Authors:
Carlos Rocha
;
Jonatas Grosman
;
Fernando Correia
;
Venicius Rego
and
Hélio Lopes
Affiliation:
Department of Informatics, PUC-Rio, Marquês de São Vicente, 225 RDC, 4th floor - Gávea, Rio de Janeiro, Brazil
Keyword(s):
Data Annotation, Large Language Model, Visual Question-Answering, Documents, Machine Learning.
Abstract:
Documents are crucial for the economic and academic systems, yet extracting information from them can be complex and time-consuming. Visual Question Answering (VQA) models address this challenge using natural language prompts to extract information. However, their development depends on annotated datasets, which are costly to produce. To face this challenge, we propose a four-step process that combines Computer Vision Models and Large Language Models (LLMs) for VQA data annotation in financial reports. This method starts with Document Layout Analysis and Table Structure Extraction to identify document structures.
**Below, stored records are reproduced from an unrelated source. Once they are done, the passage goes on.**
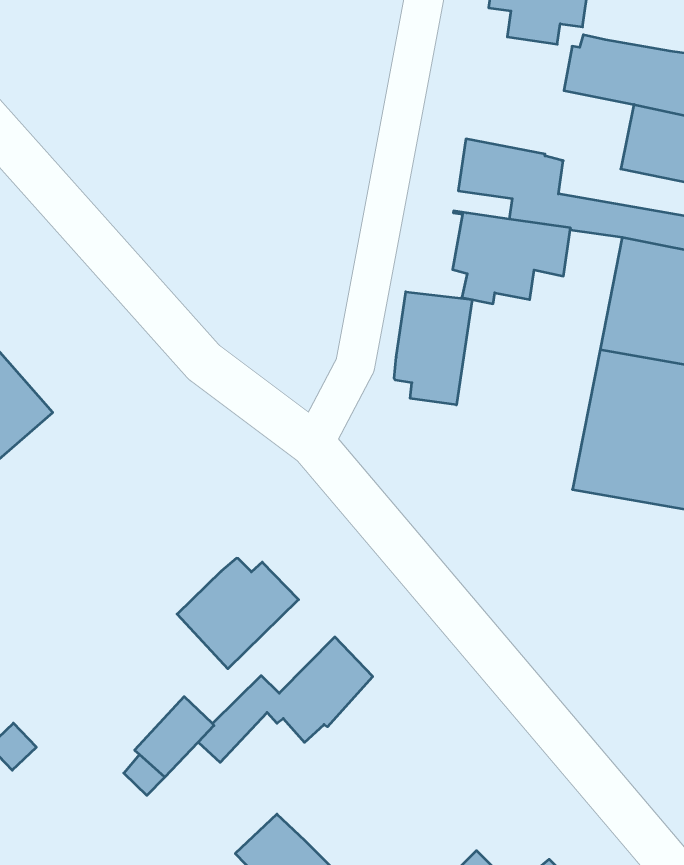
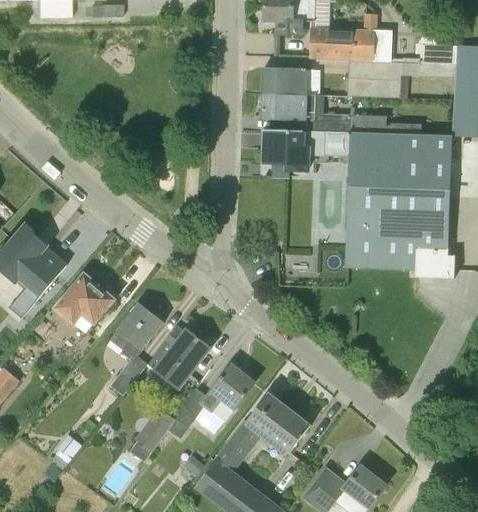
building: none -> [262,66,306,92]
building: [394,292,472,405] -> none
building: none -> [58,274,114,331]
building: none -> [110,302,163,394]
building: none -> [213,392,310,473]

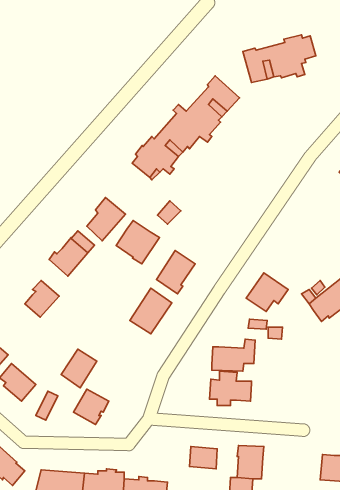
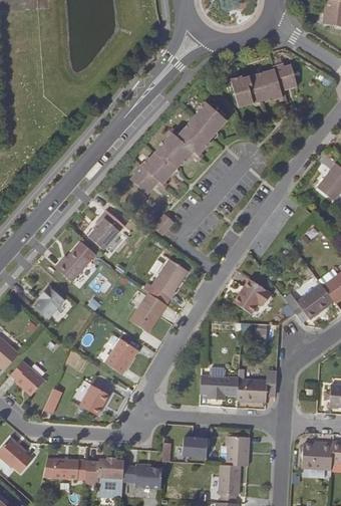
building: [116,220,160,264] -> none
building: [212,339,255,371] -> [238,371,277,401]
building: [61,349,97,388] -> [105,339,137,374]

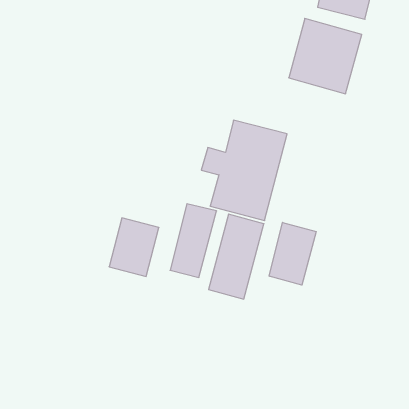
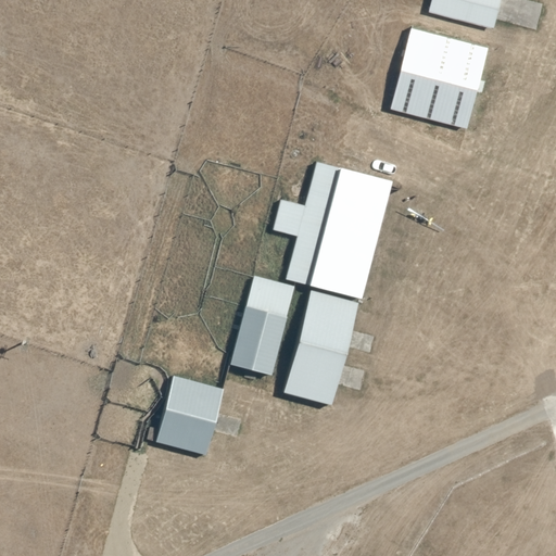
building: [109,218,159,276] -> [156,376,224,455]
building: [269,222,316,285] -> none

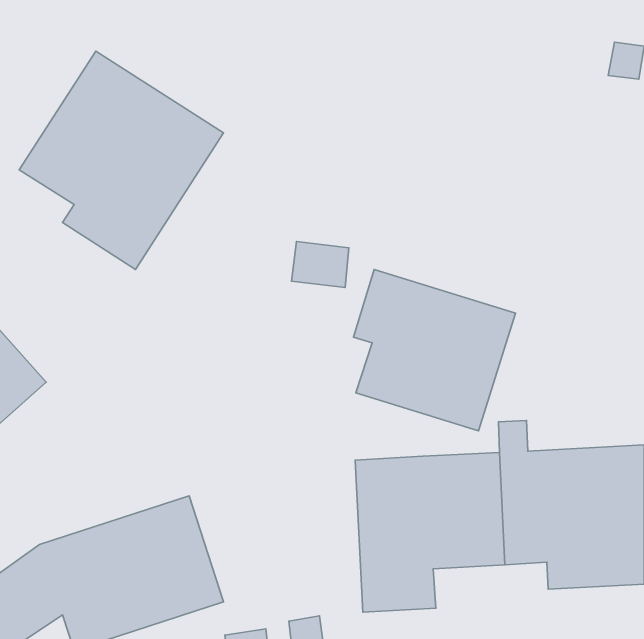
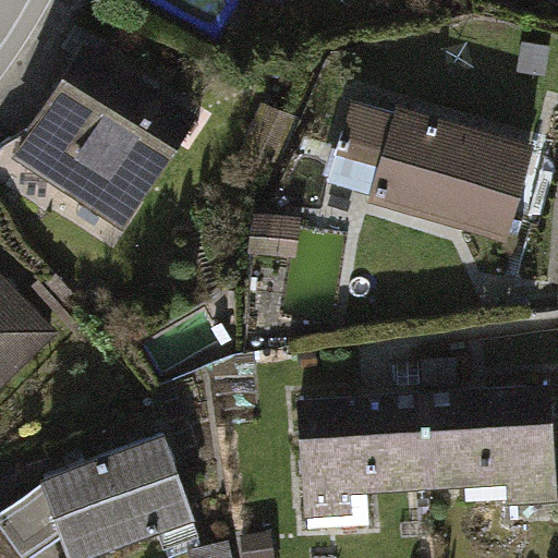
building: none -> [355,94,542,243]
building: [354,270,515,431] -> none

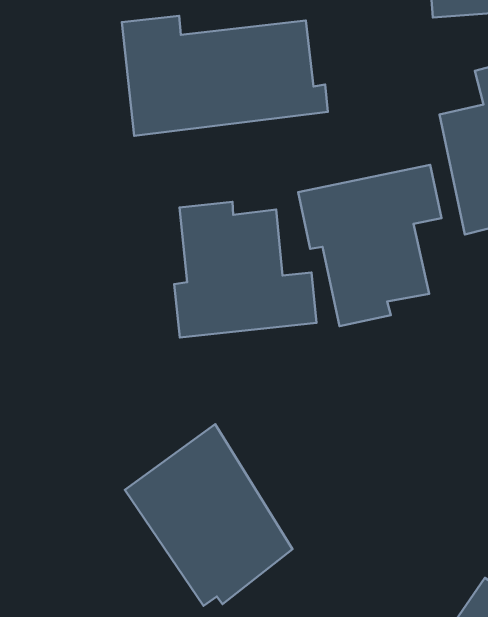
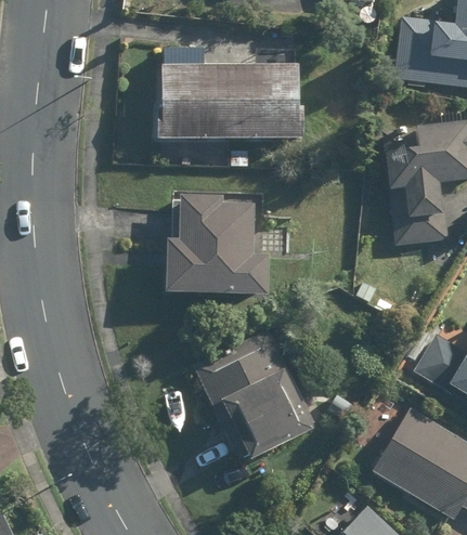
building: [298,165,441,326] -> none
building: [125,424,292,606] -> [196,326,313,460]

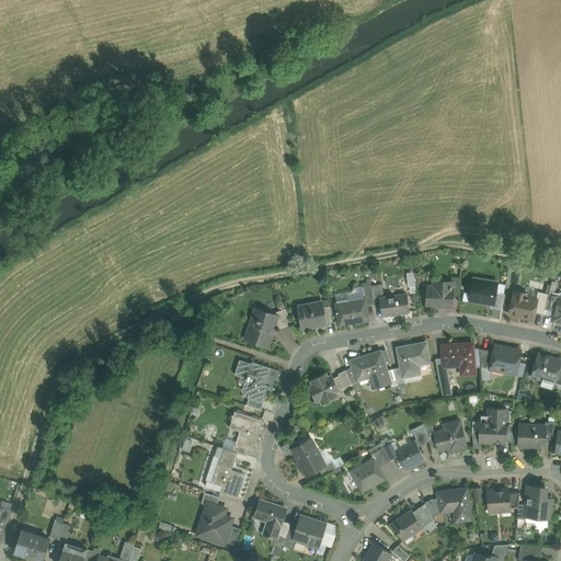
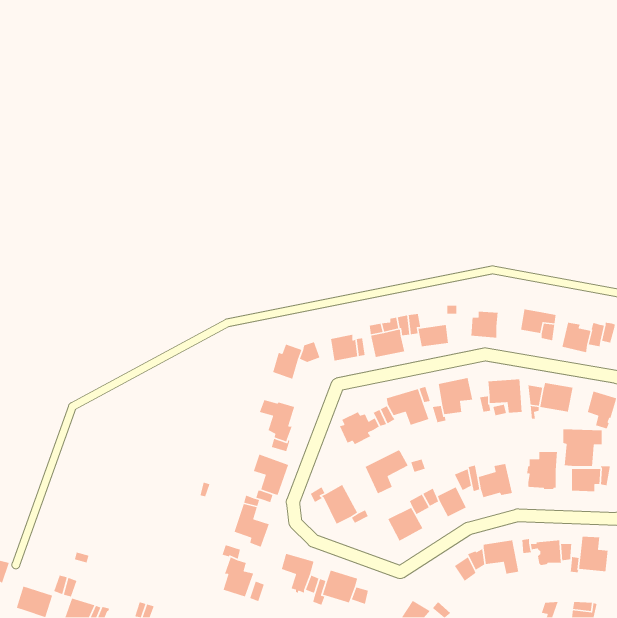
building: none -> [562,429,602,467]
building: none -> [365,449,409,495]
building: [391,511,421,540] -> none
Then, it uses two distinct LLMs for the generation and evaluation of question and answer pairs, automating the construction and selection of the best pairs for the final dataset. As a result, we found Mixtral-8x22B and GPT-4o mini to be the most cost-benefit for generating pairs, while Claude 3.5 Sonnet performed best for evaluation, aligning closely with human assessments.